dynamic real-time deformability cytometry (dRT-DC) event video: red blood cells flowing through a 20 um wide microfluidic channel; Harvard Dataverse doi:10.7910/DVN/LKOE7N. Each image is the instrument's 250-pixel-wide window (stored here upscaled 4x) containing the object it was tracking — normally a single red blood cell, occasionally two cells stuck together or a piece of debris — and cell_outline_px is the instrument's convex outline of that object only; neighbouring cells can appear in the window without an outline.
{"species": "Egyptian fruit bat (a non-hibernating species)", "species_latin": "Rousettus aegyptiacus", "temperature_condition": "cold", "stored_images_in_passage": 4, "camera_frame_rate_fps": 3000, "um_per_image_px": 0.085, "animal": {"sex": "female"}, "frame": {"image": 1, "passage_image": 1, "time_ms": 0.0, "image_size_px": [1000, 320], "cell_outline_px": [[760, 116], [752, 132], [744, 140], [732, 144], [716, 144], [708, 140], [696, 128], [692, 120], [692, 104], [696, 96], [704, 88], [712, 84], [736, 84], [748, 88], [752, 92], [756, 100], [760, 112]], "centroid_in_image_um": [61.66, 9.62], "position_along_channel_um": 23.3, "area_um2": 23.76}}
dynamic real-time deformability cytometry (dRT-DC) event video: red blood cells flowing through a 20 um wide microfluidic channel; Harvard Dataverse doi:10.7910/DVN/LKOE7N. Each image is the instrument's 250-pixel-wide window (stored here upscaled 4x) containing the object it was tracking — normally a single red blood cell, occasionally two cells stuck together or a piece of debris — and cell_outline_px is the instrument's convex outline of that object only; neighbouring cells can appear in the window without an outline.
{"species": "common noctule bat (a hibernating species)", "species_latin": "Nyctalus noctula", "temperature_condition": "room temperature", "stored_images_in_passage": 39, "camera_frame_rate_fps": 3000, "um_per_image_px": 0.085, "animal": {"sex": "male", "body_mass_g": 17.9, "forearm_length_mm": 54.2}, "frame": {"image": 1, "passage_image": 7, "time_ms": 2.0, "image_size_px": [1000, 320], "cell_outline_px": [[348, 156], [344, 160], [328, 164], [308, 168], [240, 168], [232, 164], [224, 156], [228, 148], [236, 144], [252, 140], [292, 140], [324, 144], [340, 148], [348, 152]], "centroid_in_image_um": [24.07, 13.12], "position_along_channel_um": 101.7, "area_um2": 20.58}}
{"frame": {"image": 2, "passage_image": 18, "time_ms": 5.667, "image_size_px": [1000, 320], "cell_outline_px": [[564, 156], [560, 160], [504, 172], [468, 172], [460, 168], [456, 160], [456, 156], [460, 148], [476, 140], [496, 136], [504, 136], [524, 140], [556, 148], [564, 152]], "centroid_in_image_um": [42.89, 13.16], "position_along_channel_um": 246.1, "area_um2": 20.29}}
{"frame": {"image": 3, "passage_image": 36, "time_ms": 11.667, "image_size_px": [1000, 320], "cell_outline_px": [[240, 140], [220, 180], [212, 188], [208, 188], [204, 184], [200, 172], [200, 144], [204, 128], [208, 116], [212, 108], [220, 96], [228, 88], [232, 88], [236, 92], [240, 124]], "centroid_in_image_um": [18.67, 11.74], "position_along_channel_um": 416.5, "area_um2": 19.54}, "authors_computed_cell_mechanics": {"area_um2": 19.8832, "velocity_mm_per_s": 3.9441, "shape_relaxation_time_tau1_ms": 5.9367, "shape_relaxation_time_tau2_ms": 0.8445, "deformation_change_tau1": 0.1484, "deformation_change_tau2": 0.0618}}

= = = = =

REQUEST
Transcribe every entry exactly, omitting nothing.

RESULT OF THIS TASK
dynamic real-time deformability cytometry (dRT-DC) event video: red blood cells flowing through a 20 um wide microfluidic channel; Harvard Dataverse doi:10.7910/DVN/LKOE7N. Each image is the instrument's 250-pixel-wide window (stored here upscaled 4x) containing the object it was tracking — normally a single red blood cell, occasionally two cells stuck together or a piece of debris — and cell_outline_px is the instrument's convex outline of that object only; neighbouring cells can appear in the window without an outline.
{"species": "Egyptian fruit bat (a non-hibernating species)", "species_latin": "Rousettus aegyptiacus", "temperature_condition": "cold", "stored_images_in_passage": 4, "camera_frame_rate_fps": 3000, "um_per_image_px": 0.085, "animal": {"sex": "female"}, "frame": {"image": 1, "passage_image": 1, "time_ms": 0.0, "image_size_px": [1000, 320], "cell_outline_px": [[760, 116], [752, 132], [744, 140], [732, 144], [716, 144], [708, 140], [696, 128], [692, 120], [692, 104], [696, 96], [704, 88], [712, 84], [736, 84], [748, 88], [752, 92], [756, 100], [760, 112]], "centroid_in_image_um": [61.66, 9.62], "position_along_channel_um": 23.3, "area_um2": 23.76}}
dynamic real-time deformability cytometry (dRT-DC) event video: red blood cells flowing through a 20 um wide microfluidic channel; Harvard Dataverse doi:10.7910/DVN/LKOE7N. Each image is the instrument's 250-pixel-wide window (stored here upscaled 4x) containing the object it was tracking — normally a single red blood cell, occasionally two cells stuck together or a piece of debris — and cell_outline_px is the instrument's convex outline of that object only; neighbouring cells can appear in the window without an outline.
{"species": "common noctule bat (a hibernating species)", "species_latin": "Nyctalus noctula", "temperature_condition": "room temperature", "stored_images_in_passage": 39, "camera_frame_rate_fps": 3000, "um_per_image_px": 0.085, "animal": {"sex": "male", "body_mass_g": 17.9, "forearm_length_mm": 54.2}, "frame": {"image": 1, "passage_image": 7, "time_ms": 2.0, "image_size_px": [1000, 320], "cell_outline_px": [[348, 156], [344, 160], [328, 164], [308, 168], [240, 168], [232, 164], [224, 156], [228, 148], [236, 144], [252, 140], [292, 140], [324, 144], [340, 148], [348, 152]], "centroid_in_image_um": [24.07, 13.12], "position_along_channel_um": 101.7, "area_um2": 20.58}}
{"frame": {"image": 2, "passage_image": 18, "time_ms": 5.667, "image_size_px": [1000, 320], "cell_outline_px": [[564, 156], [560, 160], [504, 172], [468, 172], [460, 168], [456, 160], [456, 156], [460, 148], [476, 140], [496, 136], [504, 136], [524, 140], [556, 148], [564, 152]], "centroid_in_image_um": [42.89, 13.16], "position_along_channel_um": 246.1, "area_um2": 20.29}}
{"frame": {"image": 3, "passage_image": 36, "time_ms": 11.667, "image_size_px": [1000, 320], "cell_outline_px": [[240, 140], [220, 180], [212, 188], [208, 188], [204, 184], [200, 172], [200, 144], [204, 128], [208, 116], [212, 108], [220, 96], [228, 88], [232, 88], [236, 92], [240, 124]], "centroid_in_image_um": [18.67, 11.74], "position_along_channel_um": 416.5, "area_um2": 19.54}, "authors_computed_cell_mechanics": {"area_um2": 19.8832, "velocity_mm_per_s": 3.9441, "shape_relaxation_time_tau1_ms": 5.9367, "shape_relaxation_time_tau2_ms": 0.8445, "deformation_change_tau1": 0.1484, "deformation_change_tau2": 0.0618}}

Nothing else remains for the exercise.